[start]

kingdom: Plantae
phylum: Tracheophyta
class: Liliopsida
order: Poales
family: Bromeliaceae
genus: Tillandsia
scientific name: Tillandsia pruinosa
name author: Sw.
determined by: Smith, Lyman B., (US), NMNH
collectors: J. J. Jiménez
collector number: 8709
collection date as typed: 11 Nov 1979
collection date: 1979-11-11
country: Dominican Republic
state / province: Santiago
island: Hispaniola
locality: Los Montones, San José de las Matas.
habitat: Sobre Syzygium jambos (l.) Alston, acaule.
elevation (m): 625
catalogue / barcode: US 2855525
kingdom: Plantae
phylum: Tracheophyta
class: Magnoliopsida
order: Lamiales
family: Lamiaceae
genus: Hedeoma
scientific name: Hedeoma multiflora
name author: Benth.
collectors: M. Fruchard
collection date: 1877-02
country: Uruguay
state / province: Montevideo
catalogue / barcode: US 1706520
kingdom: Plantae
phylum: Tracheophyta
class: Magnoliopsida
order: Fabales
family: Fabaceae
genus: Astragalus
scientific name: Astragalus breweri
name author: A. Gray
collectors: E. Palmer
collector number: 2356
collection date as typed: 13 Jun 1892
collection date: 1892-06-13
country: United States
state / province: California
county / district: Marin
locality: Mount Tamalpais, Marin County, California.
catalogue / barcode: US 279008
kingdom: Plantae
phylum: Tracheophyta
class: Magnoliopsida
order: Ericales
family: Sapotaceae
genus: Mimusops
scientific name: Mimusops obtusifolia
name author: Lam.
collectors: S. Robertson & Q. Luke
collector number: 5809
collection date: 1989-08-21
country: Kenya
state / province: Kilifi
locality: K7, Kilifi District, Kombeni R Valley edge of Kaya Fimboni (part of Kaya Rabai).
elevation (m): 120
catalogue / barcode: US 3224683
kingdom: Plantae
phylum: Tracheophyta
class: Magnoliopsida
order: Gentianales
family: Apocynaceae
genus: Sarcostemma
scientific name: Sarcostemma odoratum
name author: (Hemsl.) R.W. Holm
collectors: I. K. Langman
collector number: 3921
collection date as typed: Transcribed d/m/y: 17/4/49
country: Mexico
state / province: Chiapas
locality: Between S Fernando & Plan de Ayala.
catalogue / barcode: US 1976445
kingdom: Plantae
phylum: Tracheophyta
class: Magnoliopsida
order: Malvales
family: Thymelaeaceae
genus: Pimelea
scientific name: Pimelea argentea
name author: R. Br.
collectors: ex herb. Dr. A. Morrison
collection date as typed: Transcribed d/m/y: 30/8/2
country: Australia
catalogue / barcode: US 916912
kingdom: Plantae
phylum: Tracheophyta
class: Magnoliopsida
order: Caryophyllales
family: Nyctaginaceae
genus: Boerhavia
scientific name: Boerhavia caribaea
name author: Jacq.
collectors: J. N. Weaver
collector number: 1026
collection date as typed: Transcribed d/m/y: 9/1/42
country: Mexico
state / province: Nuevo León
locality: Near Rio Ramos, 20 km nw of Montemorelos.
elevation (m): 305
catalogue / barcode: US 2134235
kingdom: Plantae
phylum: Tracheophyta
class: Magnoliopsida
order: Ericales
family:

[end]

TASK STATEMENT :: Please gather every line from the entries above that contains the word "collection" and copy each of those lines in full.

EXERCISE RESULT ::
collection date as typed: 11 Nov 1979
collection date: 1979-11-11
collection date: 1877-02
collection date as typed: 13 Jun 1892
collection date: 1892-06-13
collection date: 1989-08-21
collection date as typed: Transcribed d/m/y: 17/4/49
collection date as typed: Transcribed d/m/y: 30/8/2
collection date as typed: Transcribed d/m/y: 9/1/42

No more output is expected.